CPI is out by about 100% as it does not include the highly inflated land component of real estate debt (up 300% in last decade vs CPI calculation of 50%).

So what is declared as 2.5-3% inflation year in year out is probably closer to 5-6% given sky rocketing mortgage loan amounts.

RBA could somehow factor into its interest rate mechanism the influence of land inflation it wants to address full inflation.

From ABS website:
6.24: “For the purposes of the CPI, the costs of housing should reflect only the service (or consumption) component. A common approach is to regard the cost of the land as representing the investment component and the cost of the structure as representing the consumption component.

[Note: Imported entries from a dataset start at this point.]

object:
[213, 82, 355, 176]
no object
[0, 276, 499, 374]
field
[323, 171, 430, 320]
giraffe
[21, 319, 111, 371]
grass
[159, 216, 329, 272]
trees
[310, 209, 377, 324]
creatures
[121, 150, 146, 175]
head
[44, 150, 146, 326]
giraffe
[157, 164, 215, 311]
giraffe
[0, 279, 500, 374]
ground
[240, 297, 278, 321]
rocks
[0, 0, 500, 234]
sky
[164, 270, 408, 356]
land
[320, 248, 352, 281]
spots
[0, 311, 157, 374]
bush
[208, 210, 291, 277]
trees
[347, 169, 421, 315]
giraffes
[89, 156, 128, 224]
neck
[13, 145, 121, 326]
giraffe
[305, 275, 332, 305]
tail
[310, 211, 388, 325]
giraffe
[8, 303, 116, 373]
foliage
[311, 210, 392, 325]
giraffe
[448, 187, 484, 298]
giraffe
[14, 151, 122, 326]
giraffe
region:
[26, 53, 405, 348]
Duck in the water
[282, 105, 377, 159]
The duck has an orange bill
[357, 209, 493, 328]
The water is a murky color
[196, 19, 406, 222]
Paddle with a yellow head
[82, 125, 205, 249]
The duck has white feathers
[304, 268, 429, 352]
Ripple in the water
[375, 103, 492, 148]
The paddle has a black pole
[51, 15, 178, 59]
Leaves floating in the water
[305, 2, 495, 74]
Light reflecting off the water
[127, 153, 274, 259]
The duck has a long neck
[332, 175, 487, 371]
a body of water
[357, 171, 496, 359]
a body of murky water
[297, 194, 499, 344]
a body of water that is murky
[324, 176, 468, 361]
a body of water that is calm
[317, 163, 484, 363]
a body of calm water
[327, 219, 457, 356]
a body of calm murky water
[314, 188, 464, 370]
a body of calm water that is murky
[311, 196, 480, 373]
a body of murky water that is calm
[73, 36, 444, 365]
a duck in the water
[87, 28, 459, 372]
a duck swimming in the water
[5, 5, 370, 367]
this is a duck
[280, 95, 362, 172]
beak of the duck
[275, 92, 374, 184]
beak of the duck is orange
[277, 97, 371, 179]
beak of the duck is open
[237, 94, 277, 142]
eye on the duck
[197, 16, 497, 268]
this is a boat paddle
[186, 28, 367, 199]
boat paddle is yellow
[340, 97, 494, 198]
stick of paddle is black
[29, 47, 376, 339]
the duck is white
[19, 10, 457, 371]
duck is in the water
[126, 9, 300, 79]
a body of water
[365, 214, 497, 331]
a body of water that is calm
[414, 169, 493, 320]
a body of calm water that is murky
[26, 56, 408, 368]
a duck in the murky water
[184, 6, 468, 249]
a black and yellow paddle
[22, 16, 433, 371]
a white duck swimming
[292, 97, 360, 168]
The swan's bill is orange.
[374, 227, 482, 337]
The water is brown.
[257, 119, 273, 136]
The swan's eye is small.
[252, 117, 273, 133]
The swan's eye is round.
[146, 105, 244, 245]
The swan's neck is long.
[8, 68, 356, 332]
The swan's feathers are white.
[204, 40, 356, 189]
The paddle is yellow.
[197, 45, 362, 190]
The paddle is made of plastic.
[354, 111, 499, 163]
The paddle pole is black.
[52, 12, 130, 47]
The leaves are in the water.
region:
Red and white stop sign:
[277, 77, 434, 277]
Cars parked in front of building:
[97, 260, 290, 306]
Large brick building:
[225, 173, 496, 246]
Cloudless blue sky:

For the purposes of the CPI, the land component needs to be excluded from expenditure on housing.”

All well and good, except when one considers how much of a mortgage the ‘land component’ chews up. Paying for land consumes borrowers earnings, but is not a ‘consumption component’. Excellent.

I think I understand. It’s the banksters profit the ABS is naively or deliberately looking out for by not capturing all inflation factors. Having a stable economy is the last thing in mind.

derrida derider said...

Some good points here. But at bottom a lot of these technical decisions depend on what you think the CPI is FOR.

If its main purpose is as a guide to monetary policy setting of course you'd want to take out those factors that are determined by changes in monetary policy. But the CPI is supposed to be about the cost of living for consumers - including those costs created by changing monetary policy.

Those D&L charges are actually paid by bank customers, so from that POV they should be in there. Don't forget there are a lot of other users of the CPI than the RBA - it influences welfare payments, award wages, tax debts, etc.